___ TEXT BLOCK ___

Consensus analyst expectations for Q4 13 are for $0.05 in earnings per share (EPS) on $5.426 billion in revenue for expected year-over-year declines of 17% and 8%, respectively.

Since Q3 13 was reported in early October, EPS has seen a slight downward revision from $0.06 to now $0.05 per share, while the consensus revenue estimate has fallen from $5.444 billion to $5.26 billion.

The price of aluminum remains stable at the low end of its 6-month range near $0.80 per pound, according to this chart from All the recent rule changes around aluminum and warehousing and what was uncovered in this NY Times articles in the summer and fall of 2013 still (in my opinion) has not had much of an influence on price. (To be frank, I never understood the whole warehousing issue. "They" said it inflated aluminum prices, but the charts of aluminum prices show otherwise. I don't get it.)

The Q3 13 results were actually pretty decent: AA produced upside EPS and revenue surprises as 80% of operating income came from the stronger downstream business. Even though aluminum pricing was weak in Q3 13, the downstream segment managed to compensate for upstream weakness. In addition improved forex from "producer" country currencies like the Aussie dollar helped the bottom line.

It is easy to paint a dire picture of the aluminum producer, given the market price of aluminum and the rather public humiliation of being dumped from the Dow Jones Industrial Average after 50 years (?), but the stock is trading close to a 52-week high as this is being written and was up 10.5% in December 2013 and 30% in the 4th quarter of 2013 alone, after being in the red most of the year.

A Tale of Two Companies: To understand Alcoa, you have to understand the upstream and downstream businesses. Right now, demand for aluminum (downstream) is on fire as cars and the aerospace industry look to lighten auto and truck frames, and airframes to extend gas and fuel mileage. Ford recently announced they were looking to construct an "all-aluminum" truck, (I believe to be part of their Ford F-150 line), which should further improve aluminum demand. AA's downstream businesses are cooking on all cylinders.

The upstream businesses are the issue as Klaus Kleinfeld details in his quarterly conference calls, basically saying that the Chinese are not acting rationally, and keep producing aluminum below the cash cost of the commodity, which no doubt is helping to stimulate the upstream demand, but is making it tough for AA and the sector to operate profitably.

The key tell for AA shareholders (not a good one) was the global reduction in smelting capacity AA had to shutter both in 2012 and then again in early 2013 to deal with the inventory glut.

So far, we haven't heard much about Alcoa needing to make additional reductions, which is perhaps what the stock price is reacting to in calendar Q4 13.

Signs of Life in the stock: Whether it was a "dash to trash" in late 2013 or just the hunt for underperformers, AA caught life early in October '13 trading from $7.82 to $9.63, up 23% in just 30 days. Pricing hasn't changed, and neither has earnings estimates, so is this just a head fake, or the start of something greater ?

The fact is that Basic Materials and aluminum should benefit from a return to global growth in 2014, as Japan, Western Europe and China start to recover, not to mention the US.

___ DATA SECTION ___

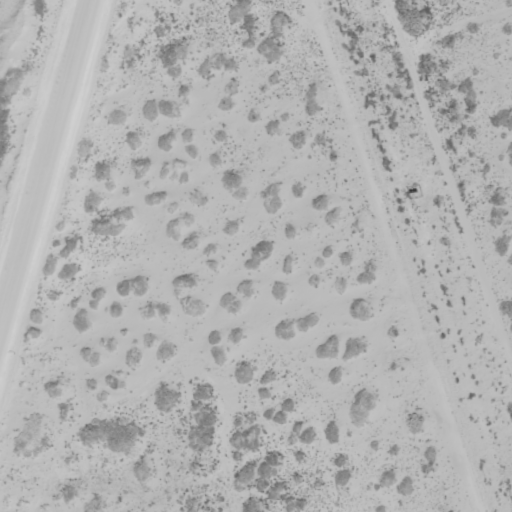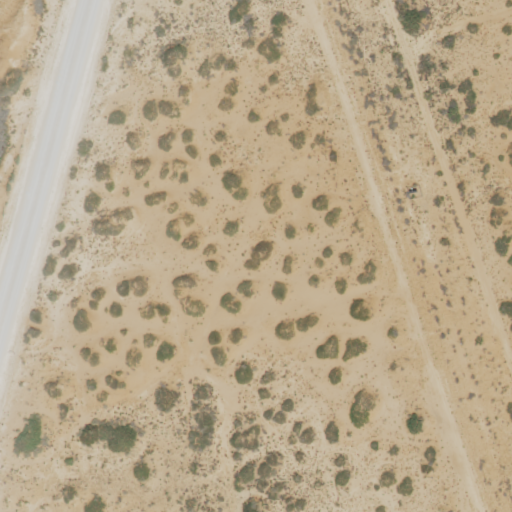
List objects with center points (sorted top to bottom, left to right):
road: (46, 180)
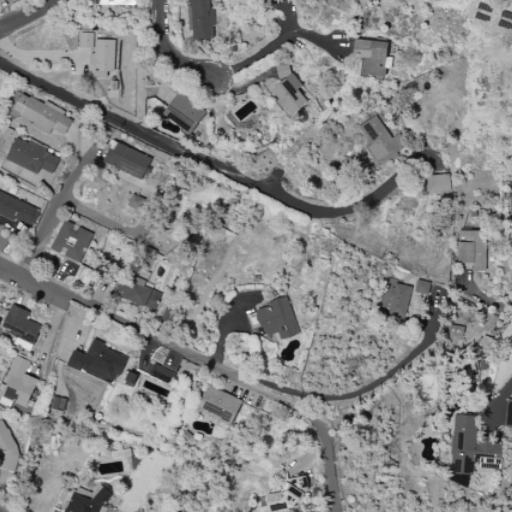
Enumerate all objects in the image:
building: (117, 2)
road: (27, 16)
building: (201, 19)
building: (85, 41)
building: (102, 56)
building: (372, 57)
road: (204, 72)
building: (290, 94)
building: (183, 113)
building: (41, 115)
road: (143, 136)
building: (380, 141)
building: (32, 157)
building: (127, 160)
building: (437, 184)
road: (64, 193)
road: (368, 195)
building: (136, 203)
building: (16, 210)
building: (510, 213)
road: (105, 222)
building: (71, 242)
building: (472, 251)
building: (423, 288)
building: (138, 293)
building: (395, 300)
road: (483, 301)
building: (278, 319)
building: (21, 327)
building: (98, 362)
road: (213, 363)
building: (161, 374)
building: (18, 384)
road: (506, 397)
building: (220, 406)
building: (508, 414)
building: (470, 446)
building: (7, 451)
road: (328, 456)
building: (288, 494)
building: (88, 501)
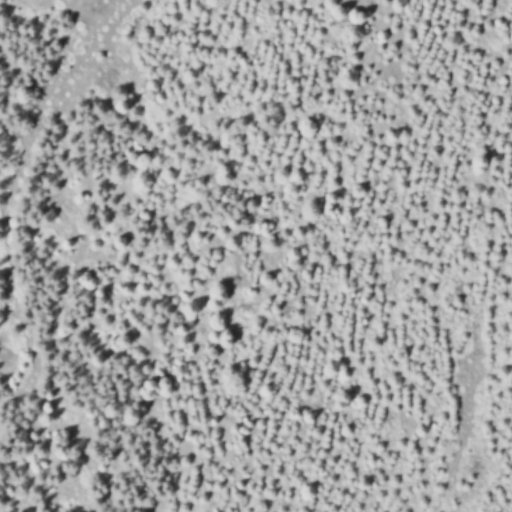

___

• [OBJECTIVES]:
1 > Write out the Alcoa commentary between "Consensus analyst expectations" and "and 8%, respectively.", inclusive.
2 > Summarize the Alcoa commentary in two sentences.

• [THE REPLIES]:
1 >
Consensus analyst expectations for Q4 13 are for $0.05 in earnings per share (EPS) on $5.426 billion in revenue for expected year-over-year declines of 17% and 8%, respectively.

2 > Alcoa's downstream business is thriving as the car and aerospace industries seek lighter aluminum frames, while its upstream business struggles because Chinese producers keep making aluminum below the cash cost. Although aluminum remains near the low end of its six-month range, around $0.80 per pound, the stock rose 30% in the fourth quarter of 2013 and is trading close to a 52-week high.